Tin you lot capitalize travel expenses (hotel, transport) when a trip happened to acquire an particular of PPE?

Or, tin yous capitalize travel expenses of a consultant who came to your site to perform professional work related to PPE?

Unless you take a bang-up argumentation gear up for your auditor, then no, you should not do it.

The reason is that these expenses relate more to personal services than to bring an asset to the desired location and status.
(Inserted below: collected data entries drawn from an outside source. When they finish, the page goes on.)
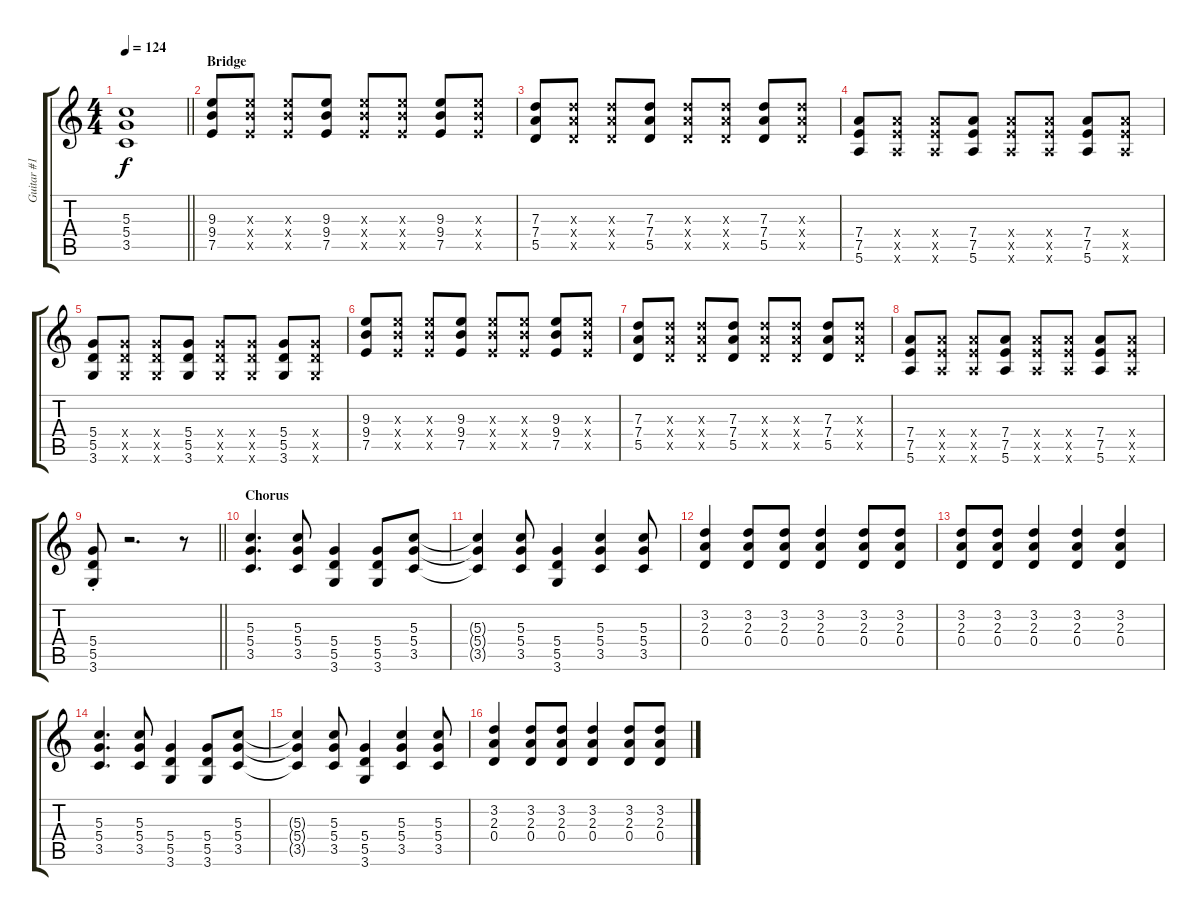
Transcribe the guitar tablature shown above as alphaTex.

\track ("Guitar #1" "Guitar #1") {instrument overdrivenguitar}
\staff {score tabs}
\tuning (E4 B3 G3 D3 A2 E2) {hide}
\ts (4 4)
\tempo 124
\clef g2
\barLineRight lightlight
\ks c
(5.3 5.4 3.5).1{dy f} |
\section ("" "Bridge")
(9.3 9.4 7.5).8 (9.3{x} 9.4{x} 7.5{x}).8 (9.3{x} 9.4{x} 7.5{x}).8 (9.3 9.4 7.5).8 (9.3{x} 9.4{x} 7.5{x}).8 (9.3{x} 9.4{x} 7.5{x}).8 (9.3 9.4 7.5).8 (9.3{x} 9.4{x} 7.5{x}).8 |
(7.3 7.4 5.5).8 (7.3{x} 7.4{x} 5.5{x}).8 (7.3{x} 7.4{x} 5.5{x}).8 (7.3 7.4 5.5).8 (7.3{x} 7.4{x} 5.5{x}).8 (7.3{x} 7.4{x} 5.5{x}).8 (7.3 7.4 5.5).8 (7.3{x} 7.4{x} 5.5{x}).8 |
(7.4 7.5 5.6).8 (7.4{x} 7.5{x} 5.6{x}).8 (7.4{x} 7.5{x} 5.6{x}).8 (7.4 7.5 5.6).8 (7.4{x} 7.5{x} 5.6{x}).8 (7.4{x} 7.5{x} 5.6{x}).8 (7.4 7.5 5.6).8 (7.4{x} 7.5{x} 5.6{x}).8 |
(5.4 5.5 3.6).8 (5.4{x} 5.5{x} 3.6{x}).8 (5.4{x} 5.5{x} 3.6{x}).8 (5.4 5.5 3.6).8 (5.4{x} 5.5{x} 3.6{x}).8 (5.4{x} 5.5{x} 3.6{x}).8 (5.4 5.5 3.6).8 (5.4{x} 5.5{x} 3.6{x}).8 |
(9.3 9.4 7.5).8 (9.3{x} 9.4{x} 7.5{x}).8 (9.3{x} 9.4{x} 7.5{x}).8 (9.3 9.4 7.5).8 (9.3{x} 9.4{x} 7.5{x}).8 (9.3{x} 9.4{x} 7.5{x}).8 (9.3 9.4 7.5).8 (9.3{x} 9.4{x} 7.5{x}).8 |
(7.3 7.4 5.5).8 (7.3{x} 7.4{x} 5.5{x}).8 (7.3{x} 7.4{x} 5.5{x}).8 (7.3 7.4 5.5).8 (7.3{x} 7.4{x} 5.5{x}).8 (7.3{x} 7.4{x} 5.5{x}).8 (7.3 7.4 5.5).8 (7.3{x} 7.4{x} 5.5{x}).8 |
(7.4 7.5 5.6).8 (7.4{x} 7.5{x} 5.6{x}).8 (7.4{x} 7.5{x} 5.6{x}).8 (7.4 7.5 5.6).8 (7.4{x} 7.5{x} 5.6{x}).8 (7.4{x} 7.5{x} 5.6{x}).8 (7.4 7.5 5.6).8 (7.4{x} 7.5{x} 5.6{x}).8 |
\barLineRight lightlight
(5.4 5.5 3.6{st}).8 r.2{d} r.8 |
\section ("" "Chorus")
(5.3 5.4 3.5).4{d} (5.3 5.4 3.5).8 (5.4 5.5 3.6).4 (5.4 5.5 3.6).8 (5.3 5.4 3.5).8 |
(5.3{t} 5.4{t} 3.5{t}).4 (5.3 5.4 3.5).8 (5.4 5.5 3.6).4 (5.3 5.4 3.5).4 (5.3 5.4 3.5).8 |
(3.2 2.3 0.4).4 (3.2 2.3 0.4).8 (3.2 2.3 0.4).8 (3.2 2.3 0.4).4 (3.2 2.3 0.4).8 (3.2 2.3 0.4).8 |
(3.2 2.3 0.4).8 (3.2 2.3 0.4).8 (3.2 2.3 0.4).4 (3.2 2.3 0.4).4 (3.2 2.3 0.4).4 |
(5.3 5.4 3.5).4{d} (5.3 5.4 3.5).8 (5.4 5.5 3.6).4 (5.4 5.5 3.6).8 (5.3 5.4 3.5).8 |
(5.3{t} 5.4{t} 3.5{t}).4 (5.3 5.4 3.5).8 (5.4 5.5 3.6).4 (5.3 5.4 3.5).4 (5.3 5.4 3.5).8 |
(3.2 2.3 0.4).4 (3.2 2.3 0.4).8 (3.2 2.3 0.4).8 (3.2 2.3 0.4).4 (3.2 2.3 0.4).8 (3.2 2.3 0.4).8
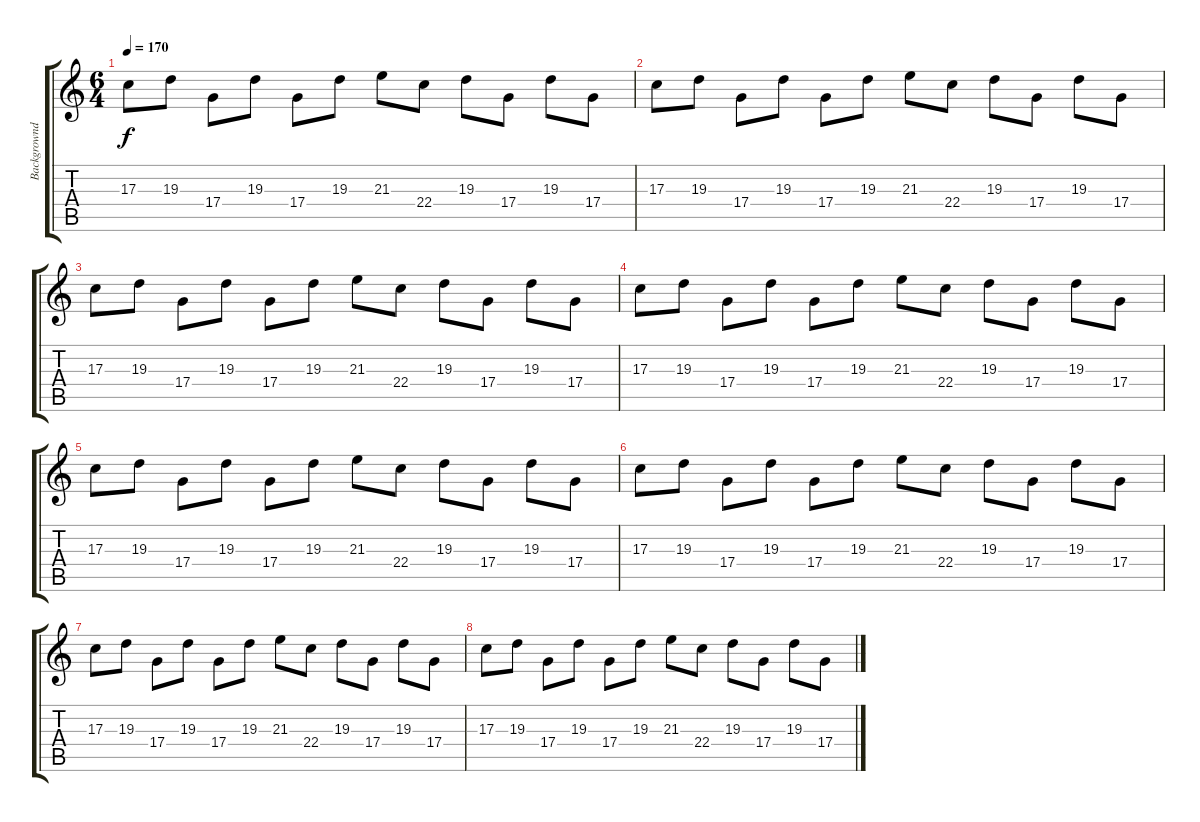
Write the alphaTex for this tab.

\track ("Backgrownd Bells" "Backgrownd") {instrument vibraphone}
\staff {score tabs}
\tuning (E4 B3 G3 D3 A2 E2) {hide}
\ts (6 4)
\tempo 170
\clef g2
\ks c
17.3.8{dy f} 19.3.8 17.4.8 19.3.8 17.4.8 19.3.8 21.3.8 22.4.8 19.3.8 17.4.8 19.3.8 17.4.8 |
17.3.8 19.3.8 17.4.8 19.3.8 17.4.8 19.3.8 21.3.8 22.4.8 19.3.8 17.4.8 19.3.8 17.4.8 |
17.3.8 19.3.8 17.4.8 19.3.8 17.4.8 19.3.8 21.3.8 22.4.8 19.3.8 17.4.8 19.3.8 17.4.8 |
17.3.8 19.3.8 17.4.8 19.3.8 17.4.8 19.3.8 21.3.8 22.4.8 19.3.8 17.4.8 19.3.8 17.4.8 |
17.3.8 19.3.8 17.4.8 19.3.8 17.4.8 19.3.8 21.3.8 22.4.8 19.3.8 17.4.8 19.3.8 17.4.8 |
17.3.8 19.3.8 17.4.8 19.3.8 17.4.8 19.3.8 21.3.8 22.4.8 19.3.8 17.4.8 19.3.8 17.4.8 |
17.3.8 19.3.8 17.4.8 19.3.8 17.4.8 19.3.8 21.3.8 22.4.8 19.3.8 17.4.8 19.3.8 17.4.8 |
17.3.8 19.3.8 17.4.8 19.3.8 17.4.8 19.3.8 21.3.8 22.4.8 19.3.8 17.4.8 19.3.8 17.4.8
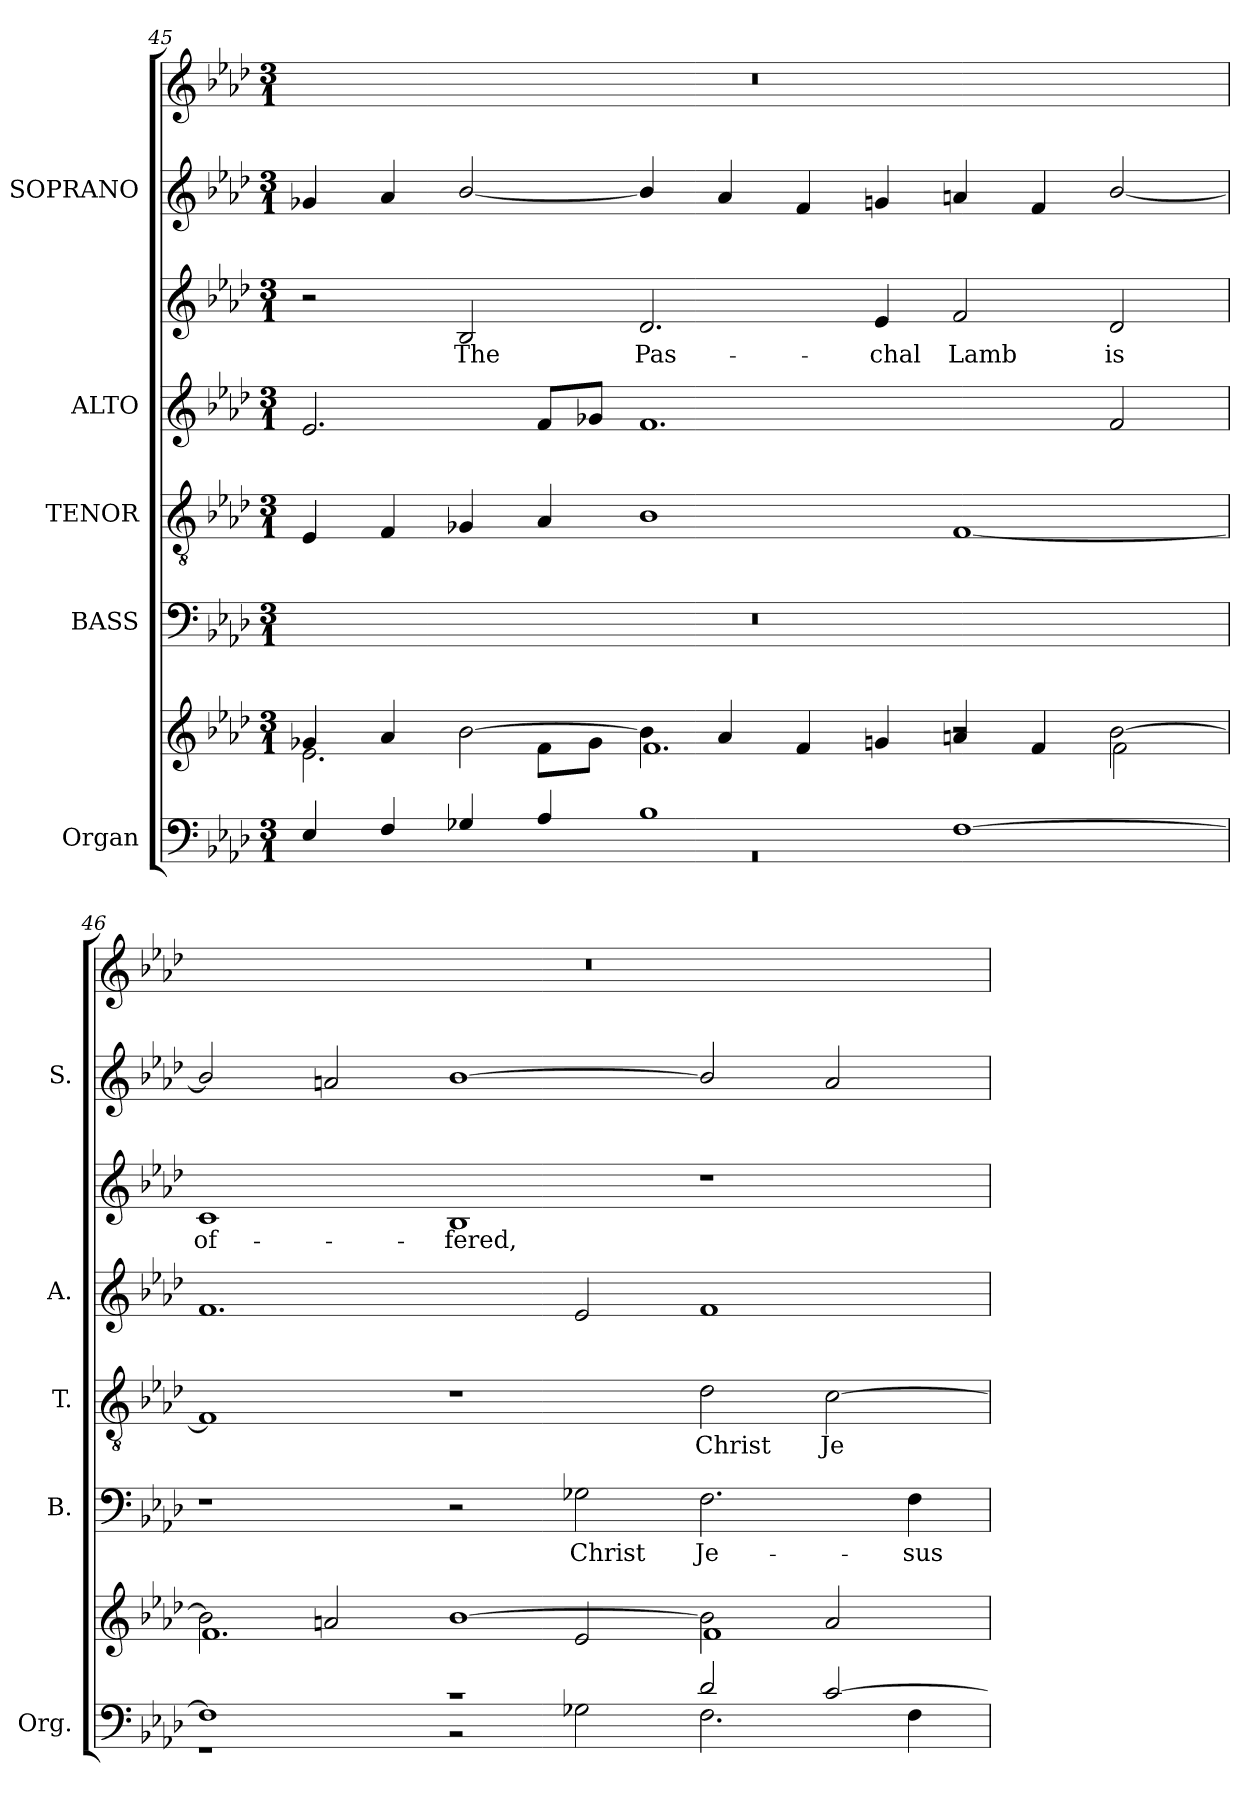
**kern	**kern	**kern	**text	**kern	**text	**kern	**kern	**text	**kern	**kern
*part5	*part5	*part4	*part4	*part3	*part3	*part2	*part2	*part2	*part1	*part1
*staff8	*staff7	*staff6	*staff6	*staff5	*staff5	*staff4	*staff3	*staff3	*staff2	*staff1
*I"Organ	*	*I"BASS	*	*I"TENOR	*	*I"ALTO	*	*	*I"SOPRANO	*
*I'Org.	*	*I'B.	*	*I'T.	*	*I'A.	*	*	*I'S.	*
!!LO:LB:g=z
*clefF4	*clefG2	*clefF4	*	*clefGv2	*	*clefG2	*clefG2	*	*clefG2	*clefG2
*	*	*	*	*ITrd7c12	*	*	*	*	*	*
*k[b-e-a-d-]	*k[b-e-a-d-]	*k[b-e-a-d-]	*	*k[b-e-a-d-]	*	*k[b-e-a-d-]	*k[b-e-a-d-]	*	*k[b-e-a-d-]	*k[b-e-a-d-]
*A-:	*A-:	*A-:	*	*A-:	*	*A-:	*A-:	*	*A-:	*A-:
*M3/1	*M3/1	*M3/1	*	*M3/1	*	*M3/1	*M3/1	*	*M3/1	*M3/1
=45	=45	=45	=45	=45	=45	=45	=45	=45	=45	=45
*^	*	*	*	*	*	*	*	*	*	*
!	!LO:N:vis=1	!	!LO:N:vis=1	!	!	!	!	!	!	!	!LO:N:vis=1
*	*	*^	*	*	*	*	*	*	*	*	*
*	*	*	*^	*	*	*	*	*	*	*	*	*
4E-i/	0.r	4g-Xi/	2ryy	2.e-i\	0.r	.	4EE-i/	.	2.e-i/	2r	.	4g-Xi/	0.r
4Fi/	.	4a-i/	.	.	.	.	4FFi/	.	.	.	.	4a-i/	.
!	!	!	!	!	!	!	!	!	!	!	!LO:LY:b:color=#000000	!	!
4G-Xi/	.	[2b-i\	2ryy	.	.	.	4GG-Xi/	.	.	2B-i/	The	[2b-i/	.
4A-i/	.	.	.	8fi\L	.	.	4AA-i/	.	8fi/L	.	.	.	.
.	.	.	.	8g-i\J	.	.	.	.	8g-Xi/J	.	.	.	.
!	!	!	!	!	!	!	!	!	!	!	!LO:LY:b:color=#000000	!	!
1B-i	.	4b-i\]	2.ryy	1.fi	.	.	1BB-i	.	1.fi	2.d-i/	Pas-	4b-i/]	.
.	.	4a-i/	.	.	.	.	.	.	.	.	.	4a-i/	.
.	.	4fi/	.	.	.	.	.	.	.	.	.	4fi/	.
!	!	!	!	!	!	!	!	!	!	!	!LO:LY:b:color=#000000	!	!
.	.	4gni/	4ryy	.	.	.	.	.	.	4e-i/	-chal	4gni/	.
!	!	!	!	!	!	!	!	!	!	!	!LO:LY:b:color=#000000	!	!
[1Fi	.	4ani/	2r	.	.	.	[1FFi	.	.	2fi/	Lamb	4ani/	.
.	.	4fi/	.	.	.	.	.	.	.	.	.	4fi/	.
!	!	!	!	!	!	!	!	!	!	!	!LO:LY:b:color=#000000	!	!
.	.	[2b-i\	2ryy	2fi\	.	.	.	.	2fi/	2d-i/	is	[2b-i/	.
=46	=46	=46	=46	=46	=46	=46	=46	=46	=46	=46	=46	=46	=46
!	!	!	!	!	!	!	!	!	!	!	!LO:LY:b:color=#000000	!	!LO:N:vis=1
1Fi]	1r	2b-i\]	1ryy	1.fi	1r	.	1FFi]	.	1.fi	1ci	of-	2b-i/]	0.r
.	.	2ani/	.	.	.	.	.	.	.	.	.	2ani/	.
!	!	!	!	!	!	!	!	!	!	!	!LO:LY:b:color=#000000	!	!
1r	2r	[1b-i	1ryy	.	2r	.	1r	.	.	1B-i	-fered,	[1b-i	.
!	!	!	!	!	!	!LO:LY:b:color=#000000	!	!	!	!	!	!	!
.	2G-Xi\	.	.	2e-i/	2G-Xi\	Christ	.	.	2e-i/	.	.	.	.
!	!	!	!	!	!	!LO:LY:b:color=#000000	!	!	!	!	!	!	!
!	!	!	!	!	!	!	!	!LO:LY:b:color=#000000	!	!	!	!	!
2d-i/	2.Fi\	2b-i\]	1ryy	1fi	2.Fi\	Je-	2D-i\	Christ	1fi	1r	.	2b-i/]	.
!	!	!	!	!	!	!	!	!LO:LY:b:color=#000000	!	!	!	!	!
[2ci/	.	2ai/	.	.	.	.	[2Ci\	Je-	.	.	.	2ai/	.
!	!	!	!	!	!	!LO:LY:b:color=#000000	!	!	!	!	!	!	!
.	4Fi\	.	.	.	4Fi\	-sus	.	.	.	.	.	.	.
*v	*v	*	*	*	*	*	*	*	*	*	*	*	*
*	*v	*v	*v	*	*	*	*	*	*	*	*	*
=	=	=	=	=	=	=	=	=	=	=
*-	*-	*-	*-	*-	*-	*-	*-	*-	*-	*-
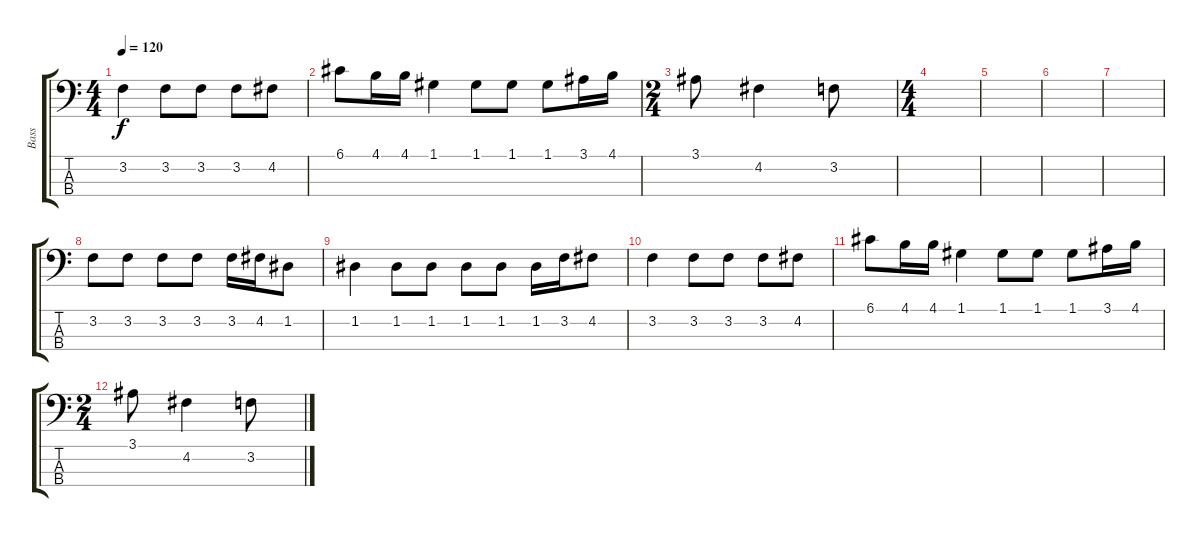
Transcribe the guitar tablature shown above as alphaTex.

\track ("Bass" "Bass") {instrument electricbasspick}
\staff {score tabs}
\tuning (G2 D2 A1 E1) {hide}
\ts (4 4)
\tempo 120
\clef f4
\ks c
3.2.4{dy f} 3.2.8 3.2.8 3.2.8 4.2.8 |
6.1.8 4.1.16 4.1.16 1.1.4 1.1.8 1.1.8 1.1.8 3.1.16 4.1.16 |
\ts (2 4)
3.1.8 4.2.4 3.2.8 |
\ts (4 4)
|
|
|
|
3.2.8 3.2.8 3.2.8 3.2.8 3.2.16 4.2.16 1.2.8 |
1.2.4 1.2.8 1.2.8 1.2.8 1.2.8 1.2.16 3.2.16 4.2.8 |
3.2.4 3.2.8 3.2.8 3.2.8 4.2.8 |
6.1.8 4.1.16 4.1.16 1.1.4 1.1.8 1.1.8 1.1.8 3.1.16 4.1.16 |
\ts (2 4)
3.1.8 4.2.4 3.2.8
At least, that'due south what I experienced in the practise.

However, this expanse is quite unclear and you might be successful to provide good arguments to your accountant for capitalizing.

If you lot hire a consultant and you concur to pay travel cost for him, yous should try to negotiate the higher toll for his services with inclusion of all his expenses (to hide his travel expenses into the toll of service) – just to be on a condom side.

Other expenses you CAN capitalize

  • Fees for environmental permits, certifications whether an nugget works properly
  • Expenses for necessary repairs during the construction phase
  • Expenses for removing hurdles on the site (eastward.one thousand. demolition of old edifice)

Do not capitalize:

  • Training expenses (never!)
  • Expenses for searching an appropriate site, evaluation of a site, feasibility study
  • Advertizement and marketing expenses
  • Expenses to hire employees

OK, guys, I've merely tried to bring more than low-cal to the most common types of expenses and experience free to ask in the comments if you lot need assist with something else. I might update this article and add some more explanations!